On February 9, 2022, the SEC issued a release proposing rule changes to shorten the standard settlement cycle for most broker-dealer transactions from two business days (T+2) to one business day (T+1). The proposed rule changes would also shorten the process of confirming and affirming trade information necessary to prepare a transaction for settlement and add a new requirement for central matching service providers to facilitate the achievement of “straight-through processing,” whereby the entire trade process from execution to settlement is automated, obviating the need for manual intervention. Finally, the SEC is seeking comment on challenges associated with and potential paths to achieving a same-day settlement cycle (T+0).

Highlighting recent periods of increased market volatility following the outbreak of the COVID-19 pandemic in March 2020 and the heightened interest in certain “meme” stocks in January 2021, the SEC stated that the proposed amendments are intended to reduce credit, market and liquidity risks in securities transactions faced by market participants. The SEC last shortened the standard settlement cycle from T+3 to T+2 in 2017.
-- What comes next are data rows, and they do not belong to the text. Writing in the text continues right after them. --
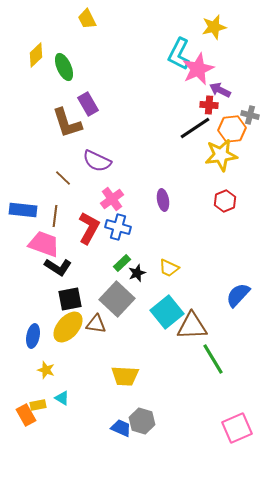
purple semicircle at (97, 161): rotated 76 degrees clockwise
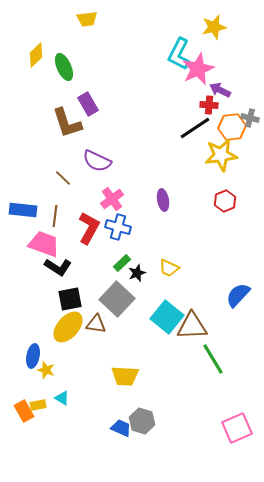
yellow trapezoid at (87, 19): rotated 70 degrees counterclockwise
gray cross at (250, 115): moved 3 px down
orange hexagon at (232, 129): moved 2 px up
cyan square at (167, 312): moved 5 px down; rotated 12 degrees counterclockwise
blue ellipse at (33, 336): moved 20 px down
orange rectangle at (26, 415): moved 2 px left, 4 px up
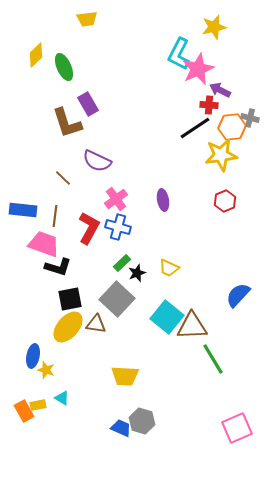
pink cross at (112, 199): moved 4 px right
black L-shape at (58, 267): rotated 16 degrees counterclockwise
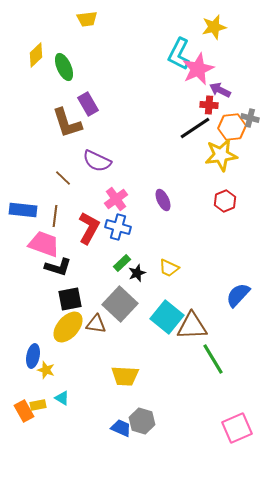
purple ellipse at (163, 200): rotated 15 degrees counterclockwise
gray square at (117, 299): moved 3 px right, 5 px down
For broker-dealers, the SEC has proposed to amend Rule 15c6-1 under the Securities Exchange Act of 1934 to shorten the standard settlement cycle for most broker-dealer transactions from T+2 to T+1, to repeal the T+4 standard settlement cycle for firm commitment offerings priced after 4:30 p.m. Eastern time, and to amend Rule 15c6-2 under the Exchange Act to prohibit broker-dealers from entering into contracts with institutional customers unless those contracts require the parties to complete allocations, confirmations and affirmations by the end of the trade date (same-day affirmation). In addition, for registered investment advisers, the SEC has proposed to amend Rule 204-2 under the Investment Advisers Act of 1940 to require advisers to make and retain records of confirmations, allocations and affirmations sent to broker-dealers.

In the proposing release, the SEC proposed a compliance date of March 31, 2024 for the transition to T+1 settlement. The SEC stated that comments received regarding the feasibility of same-day settlement would be used to inform any future action to further shorten the settlement cycle beyond T+1.

The SEC’s proposed rule is available here. The public comment period will be open through April 11, 2022.